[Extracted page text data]
_ _ _ _ _
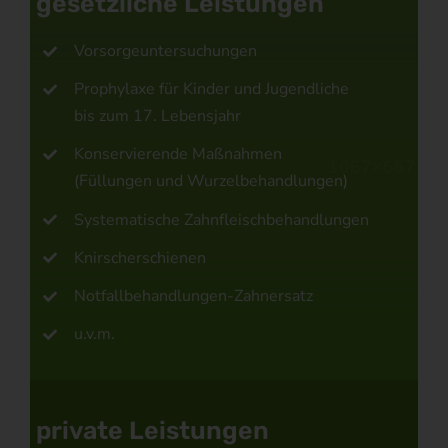
gesetzliche Leistungen
Vorsorgeuntersuchungen
Prophylaxe für Kinder und Jugendliche
bis zum 17. Lebensjahr
Konservierende Maßnahmen
(Füllungen und Wurzelbehandlungen)
Systematische Zahnfleischbehandlungen
Knirscherschienen
Notfallbehandlungen-Zahnersatz
u.v.m.
private Leistungen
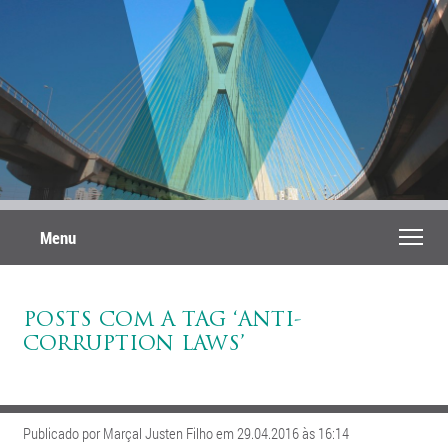
Menu
POSTS COM A TAG ‘ANTI-
CORRUPTION LAWS’
Publicado por Marçal Justen Filho em 29.04.2016 às 16:14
_ _ _ _ _
WORK REQUIRED: Across the entries above, find the lines with the string "Leistungen" and copy them.

OUTPUT FOR THIS EXERCISE:
gesetzliche Leistungen
private Leistungen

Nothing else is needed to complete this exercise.